True story: I grew up with a tiny Silician grandmother (“Oma” who loved to feed me lots and lots of yummy food. My favorite forever and always was her pasta with homemade sauce with a sprinkle of parmesan cheese on top. The lady also made the most amazing salads. No other food has ever tasted as good.
The woman had a gift: she could make the simplest ingredients taste phenomenal. No recipes, just all by look and feel. Bless her genius culinary skills.
Oma always had Kraft parmesan out on the table. Yup, the totally American, shelf-stable stuff in a blue shaker jar. According to my mom, it was the ‘only game in town’ for a long time before importing foods became more mainstream and better options were available. Regardless, Kraft parm will always remind me of her.
I was never big on melted cheese, but I always did love me some parm on top of pasta or salad. Since going dairy-free, I’ve ventured into the world of making my own parm.
For a very long time, I’ve pulsed up walnuts or cashews and added nutritional yeast as the base for parm. While this works well, I recently brought a bag of hemp seeds and thought the shape, size, and nutty flavor would work perfectly for vegan parm. Turns out, I was right.
Hemp seeds/hearts have recently entered my life and I can’t get enough. And they’re one of those hype foods that’s actually quite good for you. 3 Tablespoons packs 10 grams of protein, 20% DV iron, and 3 grams of fiber.
On top of that, they are rich in omega-6 fatty acids and contain a decent amount of omega-3s, as well. If you are plant-based or don’t eat a lot of fish, making friend with omega fatty-acid-rich foods is a wise idea for optimal brain health and neurological function.

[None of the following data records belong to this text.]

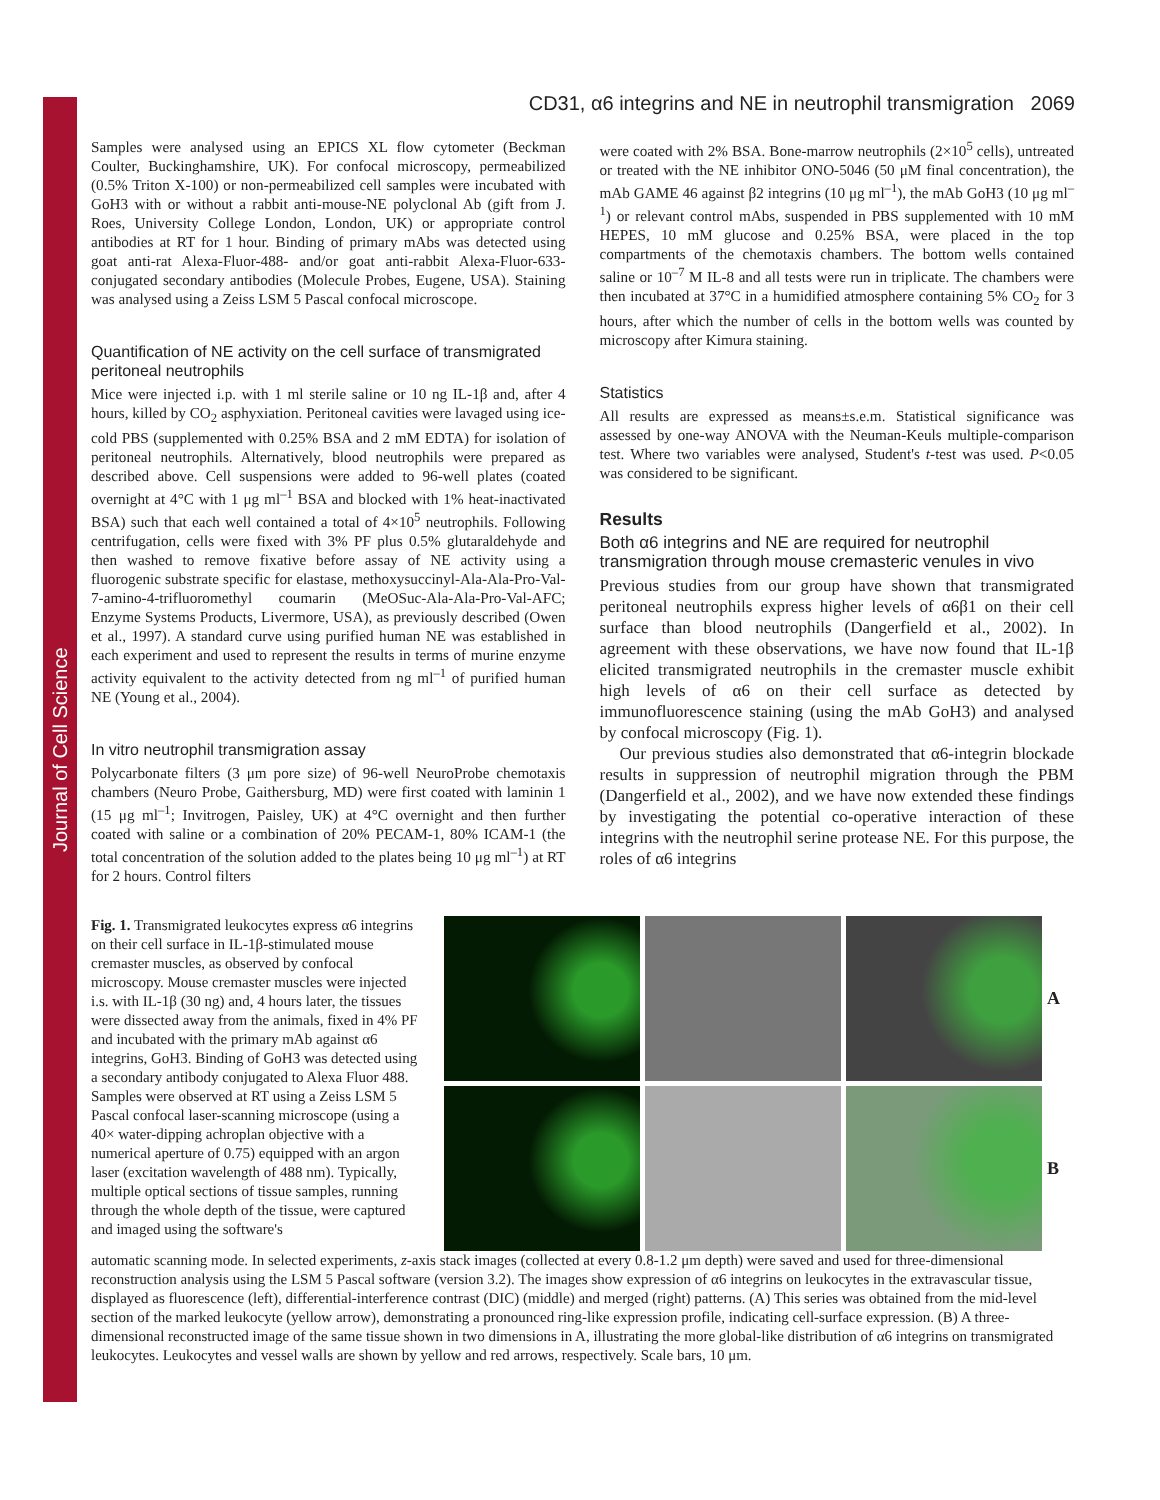Journal of Cell Science
CD31, α6 integrins and NE in neutrophil transmigration 2069
Samples were analysed using an EPICS XL flow cytometer (Beckman Coulter, Buckinghamshire, UK). For confocal microscopy, permeabilized (0.5% Triton X-100) or non-permeabilized cell samples were incubated with GoH3 with or without a rabbit anti-mouse-NE polyclonal Ab (gift from J. Roes, University College London, London, UK) or appropriate control antibodies at RT for 1 hour. Binding of primary mAbs was detected using goat anti-rat Alexa-Fluor-488- and/or goat anti-rabbit Alexa-Fluor-633-conjugated secondary antibodies (Molecule Probes, Eugene, USA). Staining was analysed using a Zeiss LSM 5 Pascal confocal microscope.
Quantification of NE activity on the cell surface of transmigrated peritoneal neutrophils
Mice were injected i.p. with 1 ml sterile saline or 10 ng IL-1β and, after 4 hours, killed by CO<sub>2</sub> asphyxiation. Peritoneal cavities were lavaged using ice-cold PBS (supplemented with 0.25% BSA and 2 mM EDTA) for isolation of peritoneal neutrophils. Alternatively, blood neutrophils were prepared as described above. Cell suspensions were added to 96-well plates (coated overnight at 4°C with 1 μg ml<sup>–1</sup> BSA and blocked with 1% heat-inactivated BSA) such that each well contained a total of 4×10<sup>5</sup> neutrophils. Following centrifugation, cells were fixed with 3% PF plus 0.5% glutaraldehyde and then washed to remove fixative before assay of NE activity using a fluorogenic substrate specific for elastase, methoxysuccinyl-Ala-Ala-Pro-Val-7-amino-4-trifluoromethyl coumarin (MeOSuc-Ala-Ala-Pro-Val-AFC; Enzyme Systems Products, Livermore, USA), as previously described (Owen et al., 1997). A standard curve using purified human NE was established in each experiment and used to represent the results in terms of murine enzyme activity equivalent to the activity detected from ng ml<sup>–1</sup> of purified human NE (Young et al., 2004).
In vitro neutrophil transmigration assay
Polycarbonate filters (3 μm pore size) of 96-well NeuroProbe chemotaxis chambers (Neuro Probe, Gaithersburg, MD) were first coated with laminin 1 (15 μg ml<sup>–1</sup>; Invitrogen, Paisley, UK) at 4°C overnight and then further coated with saline or a combination of 20% PECAM-1, 80% ICAM-1 (the total concentration of the solution added to the plates being 10 μg ml<sup>–1</sup>) at RT for 2 hours. Control filters
were coated with 2% BSA. Bone-marrow neutrophils (2×10<sup>5</sup> cells), untreated or treated with the NE inhibitor ONO-5046 (50 μM final concentration), the mAb GAME 46 against β2 integrins (10 μg ml<sup>–1</sup>), the mAb GoH3 (10 μg ml<sup>–1</sup>) or relevant control mAbs, suspended in PBS supplemented with 10 mM HEPES, 10 mM glucose and 0.25% BSA, were placed in the top compartments of the chemotaxis chambers. The bottom wells contained saline or 10<sup>–7</sup> M IL-8 and all tests were run in triplicate. The chambers were then incubated at 37°C in a humidified atmosphere containing 5% CO<sub>2</sub> for 3 hours, after which the number of cells in the bottom wells was counted by microscopy after Kimura staining.
Statistics
All results are expressed as means±s.e.m. Statistical significance was assessed by one-way ANOVA with the Neuman-Keuls multiple-comparison test. Where two variables were analysed, Student's t-test was used. P<0.05 was considered to be significant.
Results
Both α6 integrins and NE are required for neutrophil transmigration through mouse cremasteric venules in vivo
Previous studies from our group have shown that transmigrated peritoneal neutrophils express higher levels of α6β1 on their cell surface than blood neutrophils (Dangerfield et al., 2002). In agreement with these observations, we have now found that IL-1β elicited transmigrated neutrophils in the cremaster muscle exhibit high levels of α6 on their cell surface as detected by immunofluorescence staining (using the mAb GoH3) and analysed by confocal microscopy (Fig. 1).
Our previous studies also demonstrated that α6-integrin blockade results in suppression of neutrophil migration through the PBM (Dangerfield et al., 2002), and we have now extended these findings by investigating the potential co-operative interaction of these integrins with the neutrophil serine protease NE. For this purpose, the roles of α6 integrins
A
B
Fig. 1. Transmigrated leukocytes express α6 integrins on their cell surface in IL-1β-stimulated mouse cremaster muscles, as observed by confocal microscopy. Mouse cremaster muscles were injected i.s. with IL-1β (30 ng) and, 4 hours later, the tissues were dissected away from the animals, fixed in 4% PF and incubated with the primary mAb against α6 integrins, GoH3. Binding of GoH3 was detected using a secondary antibody conjugated to Alexa Fluor 488. Samples were observed at RT using a Zeiss LSM 5 Pascal confocal laser-scanning microscope (using a 40× water-dipping achroplan objective with a numerical aperture of 0.75) equipped with an argon laser (excitation wavelength of 488 nm). Typically, multiple optical sections of tissue samples, running through the whole depth of the tissue, were captured and imaged using the software's
automatic scanning mode. In selected experiments, z-axis stack images (collected at every 0.8-1.2 μm depth) were saved and used for three-dimensional reconstruction analysis using the LSM 5 Pascal software (version 3.2). The images show expression of α6 integrins on leukocytes in the extravascular tissue, displayed as fluorescence (left), differential-interference contrast (DIC) (middle) and merged (right) patterns. (A) This series was obtained from the mid-level section of the marked leukocyte (yellow arrow), demonstrating a pronounced ring-like expression profile, indicating cell-surface expression. (B) A three-dimensional reconstructed image of the same tissue shown in two dimensions in A, illustrating the more global-like distribution of α6 integrins on transmigrated leukocytes. Leukocytes and vessel walls are shown by yellow and red arrows, respectively. Scale bars, 10 μm.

Wow so that was a fun 5 seconds of my academic voice coming out there^.
Paired with nutritional yeast, which is rich in many B vitamins including the difficult-for-vegans-to-consume B12, protein, and other important trace nutrients, you’ve got a plant-based nourishment slam dunk. Also, importantly, it tastes good!
Anyways, behold the easiest vegan Parmesan you’ll ever make. It’s also nut-free for those with allergies. It’s delicious on salads, pasta, Mexican dishes, or in any recipe you’d use traditional parm.
I hope you make this vegan parmesan and I hope you like it! Champagne wishes and vegan parmesan dreams!
Vegan Hemp Parmesan
Prep Time: 5 minutes
Cook Time: 0 minutes
Servings: about 1/2 cup vegan parmesan
- 1/4 cup hemp seeds or hemp hearts
- 1/4 cup nutritional yeast
- 1 teaspoon salt
- 1/2 teaspoon garlic powder (optional)
- Combine ingredients in a bowl. Toss.
- Serve on pasta, salads, roasted vegetables, or wherever you would use dairy parmesan. Store in an airtight container for up to 2 weeks in the refrigerator.